**What you should do**
Look through the records below for the line holding "Oswiu gave her more lan". Write it out exactly, with each following line through the line holding "28 June 2024".

**Source information**

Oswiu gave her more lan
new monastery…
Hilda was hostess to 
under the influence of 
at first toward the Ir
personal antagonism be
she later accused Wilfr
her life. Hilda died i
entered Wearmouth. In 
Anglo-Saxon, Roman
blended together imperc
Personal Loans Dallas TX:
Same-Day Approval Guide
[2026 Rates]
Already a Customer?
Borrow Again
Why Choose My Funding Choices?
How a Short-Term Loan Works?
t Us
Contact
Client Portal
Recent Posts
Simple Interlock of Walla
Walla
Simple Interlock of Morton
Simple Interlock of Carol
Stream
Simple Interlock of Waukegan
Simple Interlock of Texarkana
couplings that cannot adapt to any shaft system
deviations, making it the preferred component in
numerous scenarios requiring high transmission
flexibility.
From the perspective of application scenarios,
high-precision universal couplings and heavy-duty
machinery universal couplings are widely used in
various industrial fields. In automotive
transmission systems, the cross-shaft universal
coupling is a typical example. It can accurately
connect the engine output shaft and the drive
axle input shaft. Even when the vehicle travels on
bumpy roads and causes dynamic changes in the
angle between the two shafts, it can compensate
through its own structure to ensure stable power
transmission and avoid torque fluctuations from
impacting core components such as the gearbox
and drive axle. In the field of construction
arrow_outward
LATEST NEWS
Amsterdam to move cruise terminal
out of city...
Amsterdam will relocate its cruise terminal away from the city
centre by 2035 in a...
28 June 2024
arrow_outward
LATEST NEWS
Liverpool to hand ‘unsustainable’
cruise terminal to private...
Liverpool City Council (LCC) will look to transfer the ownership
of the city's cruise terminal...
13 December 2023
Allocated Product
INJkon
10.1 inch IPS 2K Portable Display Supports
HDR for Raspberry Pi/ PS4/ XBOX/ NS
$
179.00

* * *

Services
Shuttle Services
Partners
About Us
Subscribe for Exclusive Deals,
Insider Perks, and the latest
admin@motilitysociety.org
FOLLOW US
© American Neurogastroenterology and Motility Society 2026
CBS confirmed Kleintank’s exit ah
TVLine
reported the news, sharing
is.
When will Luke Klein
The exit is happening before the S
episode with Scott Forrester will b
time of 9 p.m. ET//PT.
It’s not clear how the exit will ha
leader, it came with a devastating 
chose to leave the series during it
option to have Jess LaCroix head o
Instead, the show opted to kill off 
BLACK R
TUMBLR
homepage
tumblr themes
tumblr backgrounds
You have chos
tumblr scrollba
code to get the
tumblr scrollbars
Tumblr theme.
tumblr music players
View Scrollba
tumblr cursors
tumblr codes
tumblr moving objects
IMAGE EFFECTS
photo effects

**Solved problem**
Oswiu gave her more lan
new monastery…
Hilda was hostess to 
under the influence of 
at first toward the Ir
personal antagonism be
she later accused Wilfr
her life. Hilda died i
entered Wearmouth. In 
Anglo-Saxon, Roman
blended together imperc
Personal Loans Dallas TX:
Same-Day Approval Guide
[2026 Rates]
Already a Customer?
Borrow Again
Why Choose My Funding Choices?
How a Short-Term Loan Works?
t Us
Contact
Client Portal
Recent Posts
Simple Interlock of Walla
Walla
Simple Interlock of Morton
Simple Interlock of Carol
Stream
Simple Interlock of Waukegan
Simple Interlock of Texarkana
couplings that cannot adapt to any shaft system
deviations, making it the preferred component in
numerous scenarios requiring high transmission
flexibility.
From the perspective of application scenarios,
high-precision universal couplings and heavy-duty
machinery universal couplings are widely used in
various industrial fields. In automotive
transmission systems, the cross-shaft universal
coupling is a typical example. It can accurately
connect the engine output shaft and the drive
axle input shaft. Even when the vehicle travels on
bumpy roads and causes dynamic changes in the
angle between the two shafts, it can compensate
through its own structure to ensure stable power
transmission and avoid torque fluctuations from
impacting core components such as the gearbox
and drive axle. In the field of construction
arrow_outward
LATEST NEWS
Amsterdam to move cruise terminal
out of city...
Amsterdam will relocate its cruise terminal away from the city
centre by 2035 in a...
28 June 2024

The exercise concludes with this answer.